LASIK (Laser In-Situ Keratomileusis) is one of the most commonly performed elective surgical procedures in the United States. The goal of the surgery is to eliminate or reduce a person's need for eyeglasses or contact lenses. LASIK is one form of laser vision correction (LVC). If you haven't done so already, refer to the LVC page as an introduction to LASIK.

LASIK involves two basic steps. First, a keratome is used to create a corneal flap. This flap is usually 160 microns in thickness (approximately 30% of corneal thickness) and maintains the normal corneal architecture of epithelium on stroma. Second, an excimer laser is used to reshape the stroma of the cornea to correct nearsightedness, farsightedness, and astigmatism. LASIK is a popular form of laser vision correction for two reasons. First, patients see very well very soon after surgery. Although results can vary, the typical patient is in the 20/25 to 20/40 range of acuity the day after surgery. After recovery, a person has about a 98-99% chance of seeing 20/40 or better without glasses and a 65%-91% chance of seeing 20/20 or better without glasses. Rates of 20/20 vision vary by type of ablation and refractive error.
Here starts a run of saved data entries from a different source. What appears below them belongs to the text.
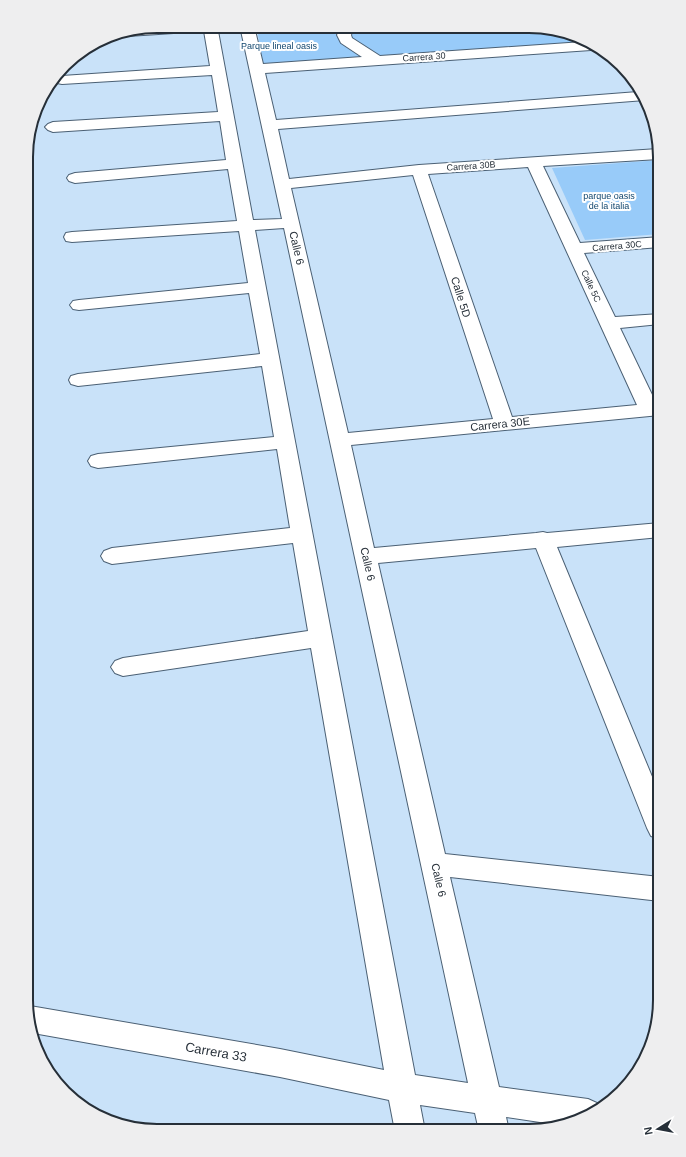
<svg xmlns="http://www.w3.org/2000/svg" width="686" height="1157" font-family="Arial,sans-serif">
<rect width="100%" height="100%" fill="#c9e2f9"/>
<!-- green -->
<g fill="#98cbf9">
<polygon points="257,26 342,27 371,60 262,67"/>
<polygon points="354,27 546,27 582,42 381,58 351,39 351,30"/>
<polygon points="660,160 660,234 585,240 552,168"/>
</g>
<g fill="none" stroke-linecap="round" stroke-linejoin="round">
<defs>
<path id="minor" d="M156,26h76l-2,3 -12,2 35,189 29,-1 -42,-193h14l9,38 99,-7 -21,-14 -4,-8 4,-8h13l-3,8 1,3 28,18 203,-14 14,6 -6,2 -326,23 11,47 362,-28 7,8 -367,29 11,50 130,-14 239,-16 1,10 -116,7 37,77 80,-6v10l-76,6 31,64 45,-3v10l-40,4 36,75h4v12l-309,30 23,103 162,-15 7,-1 4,1 113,-10v14l-103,10 103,249v43l-9,-3 -4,-8 -111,-280 -158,15 67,291 215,23v24l-210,-24 49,210 89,12 11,5v1l-20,16 -19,4 -54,-8 3,14h-30l-4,-18 -55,-8 5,26h-30l-6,-31 -109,-23 -247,-44 -6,-26 3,-1 250,43 104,21 -73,-422 -188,28 -8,-3 -4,-6 4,-6 8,-3 185,-27 -15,-88 -181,21 -8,-3 -3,-5 3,-5 8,-3 178,-20 -13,-79 -179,19 -7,-2 -3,-5 3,-5 7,-2 176,-17 -12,-71 -184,20 -7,-2 -2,-4 2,-4 7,-2 182,-20 -11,-61 -170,17 -6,-1 -3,-4 3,-4 6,-1 169,-17 -9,-52 -167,11 -6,-1 -2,-4 2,-4 6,-1 165,-11 -9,-52 -153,14 -6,-2 -2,-3 2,-3 6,-2 151,-13 -6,-39 -167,11 -5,-2 -3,-3 3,-3 5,-2 165,-10 -6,-37 -150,9 -5,-1 -2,-3 2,-3 5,-1 148,-10 -6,-35 -76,5 -6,-3zM528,167l109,238 -125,12 -84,-243zM413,175l80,244 -145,14 -57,-245zM284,228l184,855 -53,-8 -160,-845z"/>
</defs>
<!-- minor casing -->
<use href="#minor" stroke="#4b6074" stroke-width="2"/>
<!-- minor -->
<use href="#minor" fill="#fff" fill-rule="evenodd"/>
</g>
<g text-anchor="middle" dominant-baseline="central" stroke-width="4" stroke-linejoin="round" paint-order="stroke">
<!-- far-park labels -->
<g font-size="9" fill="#11466e" stroke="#fff">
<text x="279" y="46">Parque lineal oasis</text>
<text x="609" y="196">parque oasis<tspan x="609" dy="10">de la italia</tspan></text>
</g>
<!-- far-street labels -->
<g font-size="9" fill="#262f38" stroke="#fff">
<text transform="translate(424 57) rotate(-4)">Carrera 30</text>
<text transform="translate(471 166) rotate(-4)">Carrera 30B</text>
<text transform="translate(617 246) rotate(-5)">Carrera 30C</text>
<text transform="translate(591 286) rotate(65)">Calle 5C</text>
</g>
<!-- street labels -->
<g font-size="11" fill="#262f38" stroke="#fff">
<text transform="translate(297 248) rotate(77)">Calle 6</text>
<text transform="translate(461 297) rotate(72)">Calle 5D</text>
<text transform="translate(500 424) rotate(-6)">Carrera 30E</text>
<text transform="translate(368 564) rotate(77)">Calle 6</text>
<text transform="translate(439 880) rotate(77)">Calle 6</text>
</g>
<!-- near-street labels -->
<g font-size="13" fill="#262f38" stroke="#fff">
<text transform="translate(216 1052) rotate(10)">Carrera 33</text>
</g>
</g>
<!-- crop -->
<path d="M0 0H686V1157H0ZM157 33H529A124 124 0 0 1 653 157V1000A124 124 0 0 1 529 1124H157A124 124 0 0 1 33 1000V157A124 124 0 0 1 157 33Z" fill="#eeeeef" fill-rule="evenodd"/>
<path fill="none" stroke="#262f38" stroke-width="2" d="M157 33H529A124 124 0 0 1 653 157V1000A124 124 0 0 1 529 1124H157A124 124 0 0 1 33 1000V157A124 124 0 0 1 157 33Z"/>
<!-- north arrow -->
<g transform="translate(658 1129) rotate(259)" stroke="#ffffff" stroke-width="3" paint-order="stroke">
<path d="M0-3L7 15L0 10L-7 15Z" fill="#262f38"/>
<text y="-6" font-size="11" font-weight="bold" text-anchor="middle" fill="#262f38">N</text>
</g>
</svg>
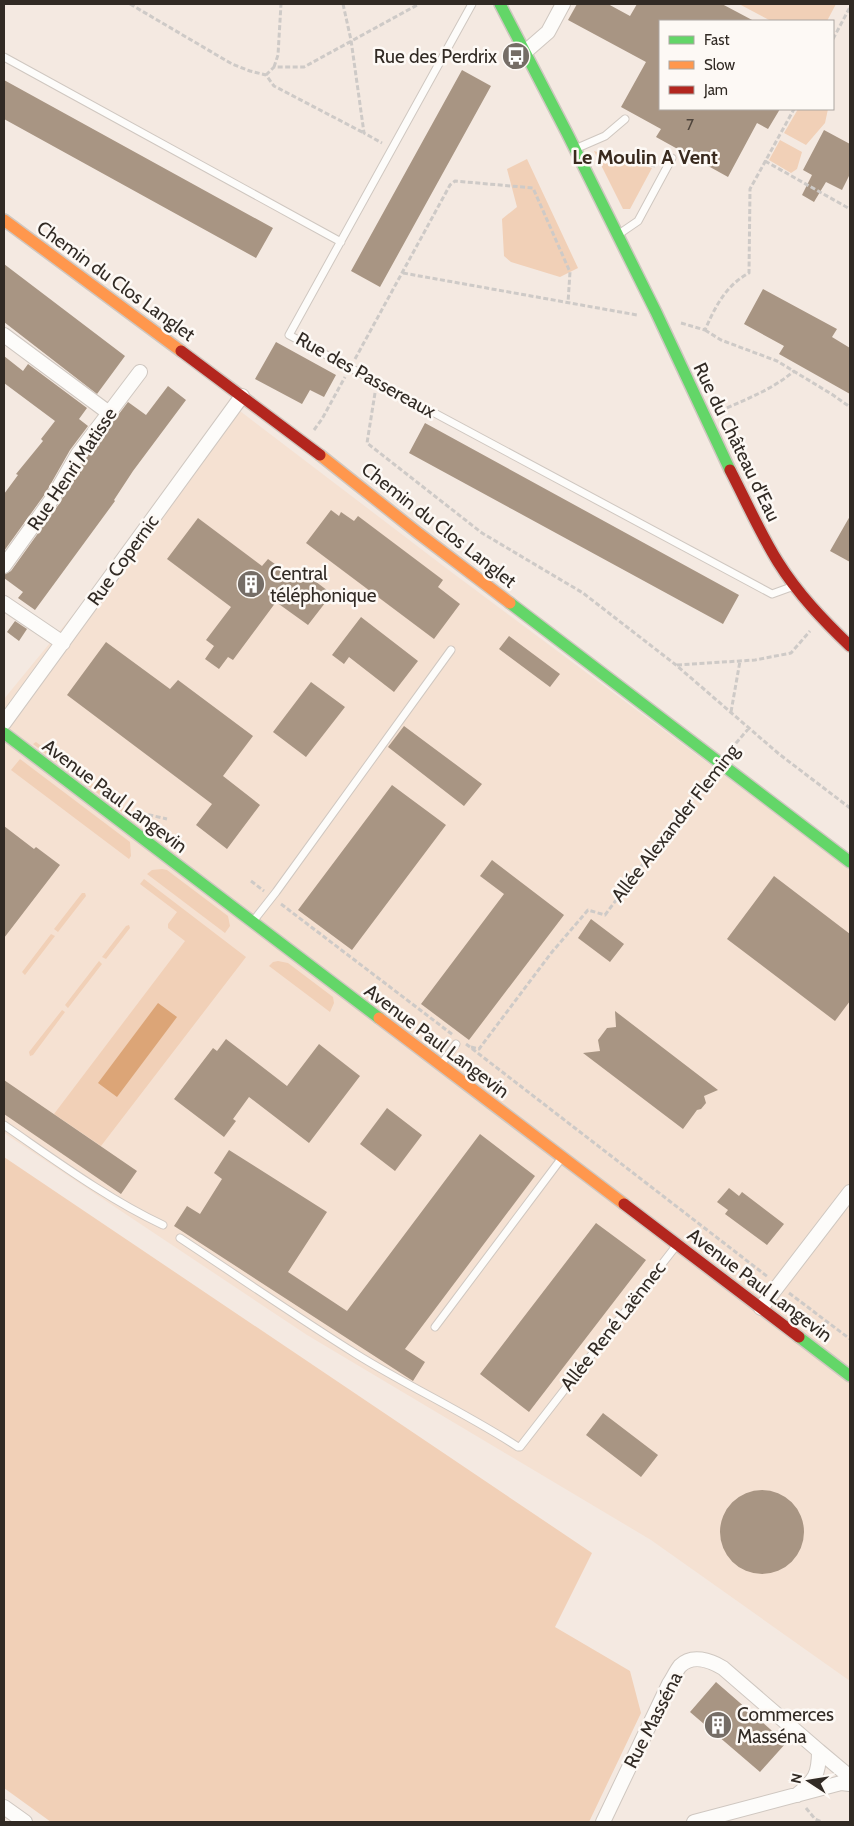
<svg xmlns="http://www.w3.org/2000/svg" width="854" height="1826" font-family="Cabin,sans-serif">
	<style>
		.built { fill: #f5e1d2 }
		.green { fill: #f1d0b7 }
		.water { fill: #dca577 }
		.building { fill: #a89583 }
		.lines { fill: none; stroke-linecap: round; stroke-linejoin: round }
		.lane-casing { stroke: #cfc7c0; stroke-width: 9 }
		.street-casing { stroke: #cfc7c0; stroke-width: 16 }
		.fast-casing { stroke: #cfc7c0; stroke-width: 14 }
		.slow-casing { stroke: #cfc7c0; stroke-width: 14 }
		.jam-casing { stroke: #cfc7c0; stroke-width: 14 }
		.path { stroke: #cecac7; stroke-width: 3; stroke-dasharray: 5 2.5; stroke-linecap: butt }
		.lane { stroke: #fdfcfa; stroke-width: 7 }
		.street { stroke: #fdfcfa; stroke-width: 14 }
		.fast { stroke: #63d668; stroke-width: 11 }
		.slow { stroke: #ff974d; stroke-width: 11 }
		.jam { stroke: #b3261e; stroke-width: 11 }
		.labels { text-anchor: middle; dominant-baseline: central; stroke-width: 5; stroke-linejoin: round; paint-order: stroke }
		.number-label { font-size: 16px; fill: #4f453c }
		.poi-label { font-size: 19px; fill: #312a24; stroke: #fdf9f5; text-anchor: start }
		.street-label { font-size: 19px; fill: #312a24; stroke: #fdf9f5 }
		.neighbourhood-label { font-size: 20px; font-weight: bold; fill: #392a1e; stroke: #fdf9f5 }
	</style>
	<rect width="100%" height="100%" fill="#f4e9e1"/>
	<path class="built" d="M240,411l206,157 404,301v812l-199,-141 -344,-205 -303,-202v-434z"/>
	<path class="green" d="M739,4h97l-9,17h-56z
		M798,109h30l-3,14 -19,22 -22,-12z
		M780,140l22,12 -5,17 -6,4 -22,-13z
		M594,151l58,17 -22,41h-7z
		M527,159l51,109 -18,9 -49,-15 -7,-6 -2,-37 15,-12 -10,-38z
		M36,742l95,71 -1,1 -4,1 -93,-71z
		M20,759l110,83 1,14 -2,3 -118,-89z
		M162,869l5,1 61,46 2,10 -5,7 -78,-59 5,-4z
		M144,879l102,78 -145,189 -47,-32 131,-173 -17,-13v-4l9,-12 -37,-28z
		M82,893h3l1,3 -28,36 -4,-3z
		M129,925l1,3 -24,31 -4,-2 24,-31z
		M51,934l4,2 -30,39 -3,-3z
		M99,961l3,3 -34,44 -3,-3z
		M278,961l10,2 45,34 1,6 -4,9 -61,-46 4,-4z
		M62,1010l3,2 -32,43 -3,1 -1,-4z
		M4,1157l588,396 -37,74 75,44 11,42 -52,109h-538l-47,-34z"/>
	<path class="water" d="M158,1003l19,14 -60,80 -19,-14z"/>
	<path class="building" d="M577,4h31l22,12 7,-12h85l32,17h-94v88h120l-12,20 -11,-6 -29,54 -72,-40 5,-8 -40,-22 25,-45 -78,-42z
		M462,70l29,16 -111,201 -29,-16z
		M4,80l269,148 -17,30 -252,-139z
		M824,130l26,14v30l-8,16 -16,-8 -12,20 -12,-7 10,-20 -9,-5z
		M4,264l121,92 -28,38 -93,-72z
		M763,289l74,40 -5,8 18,11v46l-71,-40 5,-8 -40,-22z
		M276,342l60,33 -12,22 -14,-7 -8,14 -47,-25z
		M4,356l19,15 5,-7 59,44 -8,11 9,7 -18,24 -25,44 -41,57v-57l14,-19 -2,-1 27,-33 -2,-2 14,-18 -51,-38z
		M168,386l18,14 -53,71 -19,29 1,1 -80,109 -17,-12 5,-6 -19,-14v-3l7,-4 48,-67 26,-45 43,-57 18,13z
		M425,423l314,172 -16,29 -314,-171z
		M331,510l8,6 2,-4 13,9 4,-5 85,64 -5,7 22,17 -26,35 -128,-96z
		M850,516v46l-20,-11z
		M198,518l64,48 6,-7 33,24 6,-8 25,19 -24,31 -32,-23 -43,58 -5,-3 -9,12 -14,-10 9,-13 -8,-6 25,-33 -64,-48z
		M361,617l57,44 -24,31 -45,-35 -5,7 -12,-9z
		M15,621l12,8 -8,12 -12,-9z
		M509,636l51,38 -10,13 -51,-38z
		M106,642l64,47 8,-9 75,56 -30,40 37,29 -33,44 -31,-24 16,-21 -145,-109z
		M311,682l34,25 -39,50 -33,-25z
		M404,726l78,58 -18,22 -76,-59z
		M392,785l54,40 -94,125 -54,-40z
		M4,826l30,23 2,-2 24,18 -56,73z
		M492,860l72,55 -95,125 -48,-36 83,-110 -24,-18z
		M774,876l76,58v67l-15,20 -108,-82z
		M591,919l33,25 -14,18 -32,-24z
		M615,1011l103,79 -14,6 2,7 -5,6 -4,1 -14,19 -100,-76 17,-2 -2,-11 9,-12 9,-1z
		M226,1039l61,47 32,-42 41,32 -51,67 -60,-46 -16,22 3,2 -12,16 -50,-38 39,-51 4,3z
		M4,1080l133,91 -16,23 -117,-80z
		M387,1108l35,27 -27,36 -35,-27z
		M480,1134l55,42 -130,173 20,13 -12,19 -239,-155 13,-20 13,8 22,-35 -8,-6 15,-23 98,62 -39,60 59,39z
		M729,1188l10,8 3,-4 42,32 -17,21 -42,-31 3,-4 -11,-8z
		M596,1223l50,37 -117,152 -49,-38z
		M603,1413l55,42 -17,22 -55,-42z
		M720 1532a42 42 0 1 1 84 0a42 42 0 1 1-84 0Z
		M716,1682l70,61 -26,29 -70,-60z"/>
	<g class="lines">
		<defs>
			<path id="lane" d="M472,4l-183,331 483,259 22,-8
				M4,57l337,185
				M575,149l30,-13 20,-17
				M619,234l19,-13 34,-63
				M254,920l22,-28 175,-242
				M442,1063l14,-19
				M4,1125c51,35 102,73 159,100
				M180,1238c59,39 117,79 176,116 53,33 110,59 162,93h2l156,-201
				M435,1327l126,-168"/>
			<path id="street" d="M525,52l23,-20 15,-28
				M4,335l105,78
				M4,566l48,-67 26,-45 62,-82
				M4,603l59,40
				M4,723l238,-327
				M761,1308l89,-116
				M819,1751l31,26
				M4,1807l21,15
				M603,1822l66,-138c4,-6 7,-13 11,-18 12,-12 30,-6 43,2l96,83c0,24 -4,29 -22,44
				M694,1822l147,-39 9,1"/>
			<path id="fast" d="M500,4l67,129 89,179 74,158
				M510,603l340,259
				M4,733l375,285
				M799,1337l51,39"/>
			<path id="slow" d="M4,220l177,131
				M320,455l98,78 92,70
				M379,1018l245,186"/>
			<path id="jam" d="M181,351l139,104
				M730,470c16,31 30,63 48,92 20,32 45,58 72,84
				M624,1204l175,133"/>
		</defs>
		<use href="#lane" class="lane-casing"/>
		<use href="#street" class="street-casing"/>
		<use href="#fast" class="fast-casing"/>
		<use href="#slow" class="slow-casing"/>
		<use href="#jam" class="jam-casing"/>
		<path class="path" d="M130,4l102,60 18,7 16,4 8,11 90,47
			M343,4l8,36 13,93 18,10
			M833,39l17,-32
			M274,67l4,-12 3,-51
			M266,75l8,-8h30l115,-63
			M601,150l54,16
			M765,161l85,48
			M403,273l234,42
			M681,323l24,7c10,-23 21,-45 44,-57l1,-84 44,-80
			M705,330l16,10 56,21 56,34 17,12
			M355,359l95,-174 5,-4 78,7 37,84 -2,31
			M375,393l-8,50 115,90 101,60 93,72 103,89 71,54
			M720,411c26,-12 52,-21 74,-40
			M314,430l8,-11 23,-42
			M677,665l78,-5 36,-7 19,-22
			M731,712l9,-51
			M731,749l18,-21
			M141,813l26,6
			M251,881l13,10
			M281,904l172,131
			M466,1044l302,233
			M471,1047l8,2 73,-97 36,-42 17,5 104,-140
			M789,1293l61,46
			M806,1808l9,11 7,3"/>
		<use href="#lane" class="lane"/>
		<use href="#street" class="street"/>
		<use href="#fast" class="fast"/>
		<use href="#slow" class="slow"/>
		<use href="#jam" class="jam"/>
	</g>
	<defs>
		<symbol id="bus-disc" viewBox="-11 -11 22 22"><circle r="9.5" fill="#756d66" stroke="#fdf9f5"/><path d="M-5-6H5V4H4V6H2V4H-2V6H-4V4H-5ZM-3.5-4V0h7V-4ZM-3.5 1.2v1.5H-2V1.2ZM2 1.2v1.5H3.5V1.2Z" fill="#fff"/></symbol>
		<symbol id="building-disc" viewBox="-11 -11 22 22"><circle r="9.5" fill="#756d66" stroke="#fdf9f5"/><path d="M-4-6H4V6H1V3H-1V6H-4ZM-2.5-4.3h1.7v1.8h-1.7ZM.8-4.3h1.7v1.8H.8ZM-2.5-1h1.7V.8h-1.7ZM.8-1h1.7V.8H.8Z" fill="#fff"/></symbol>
	</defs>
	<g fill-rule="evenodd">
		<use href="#bus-disc" x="500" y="40" width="32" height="32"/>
		<use href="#building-disc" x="235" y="568" width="32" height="32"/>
		<use href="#building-disc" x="702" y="1709" width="32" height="32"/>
	</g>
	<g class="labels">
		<g class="number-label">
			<text x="690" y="124">7</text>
		</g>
		<g class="poi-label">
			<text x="497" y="56" text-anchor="end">Rue des Perdrix</text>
			<text x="270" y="573">Central<tspan x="270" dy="22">téléphonique</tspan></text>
			<text x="737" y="1714">Commerces<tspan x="737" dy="22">Masséna</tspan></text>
		</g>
		<g class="street-label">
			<text transform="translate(116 281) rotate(36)">Chemin du Clos Langlet</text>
			<text transform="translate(366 375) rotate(29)">Rue des Passereaux</text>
			<text transform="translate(737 442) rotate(64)">Rue du Château d'Eau</text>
			<text transform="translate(72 469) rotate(-56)">Rue Henri Matisse</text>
			<text transform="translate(439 525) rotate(38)">Chemin du Clos Langlet</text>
			<text transform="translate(123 560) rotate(-54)">Rue Copernic</text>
			<text transform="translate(115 796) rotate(37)">Avenue Paul Langevin</text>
			<text transform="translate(675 823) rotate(-52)">Allée Alexander Fleming</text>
			<text transform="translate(437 1041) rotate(37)">Avenue Paul Langevin</text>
			<text transform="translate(760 1285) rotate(37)">Avenue Paul Langevin</text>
			<text transform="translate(613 1326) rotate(-52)">Allée René Laënnec</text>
			<text transform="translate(653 1720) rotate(-63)">Rue Masséna</text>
		</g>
		<g class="neighbourhood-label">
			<text x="645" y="157">Le Moulin A Vent</text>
		</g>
	</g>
	<rect width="854" height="1826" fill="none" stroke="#312a24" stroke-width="10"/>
	<rect x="659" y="20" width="175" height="90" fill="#fdf9f5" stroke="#aba6a1"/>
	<rect x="669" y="36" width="25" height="8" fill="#63d668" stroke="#aba6a1"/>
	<text x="704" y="45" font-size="15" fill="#312a24">Fast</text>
	<rect x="669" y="61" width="25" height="8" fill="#ff974d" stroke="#aba6a1"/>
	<text x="704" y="70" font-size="15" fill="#312a24">Slow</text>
	<rect x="669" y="86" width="25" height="8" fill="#b3261e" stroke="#aba6a1"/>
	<text x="704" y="95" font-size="15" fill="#312a24">Jam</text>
	<g transform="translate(809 1781) rotate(282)" stroke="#fdf9f5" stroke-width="4" paint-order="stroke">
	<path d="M0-4L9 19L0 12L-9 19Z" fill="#312a24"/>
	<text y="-8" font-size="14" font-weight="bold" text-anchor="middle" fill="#312a24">N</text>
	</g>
</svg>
Second, the procedure is very comfortable. The typical patient describes a dirty contact lens feeling which lasts approximately six hours after surgery.

LASIK Diagram

During the procedure a microkeratome creates a hinged flap of thin corneal tissue, and the flap is gently folded out of the way. The laser reshapes the underlying tissue The surgeon replaces the corneal flap, which quickly goes back into place without the need for stitches.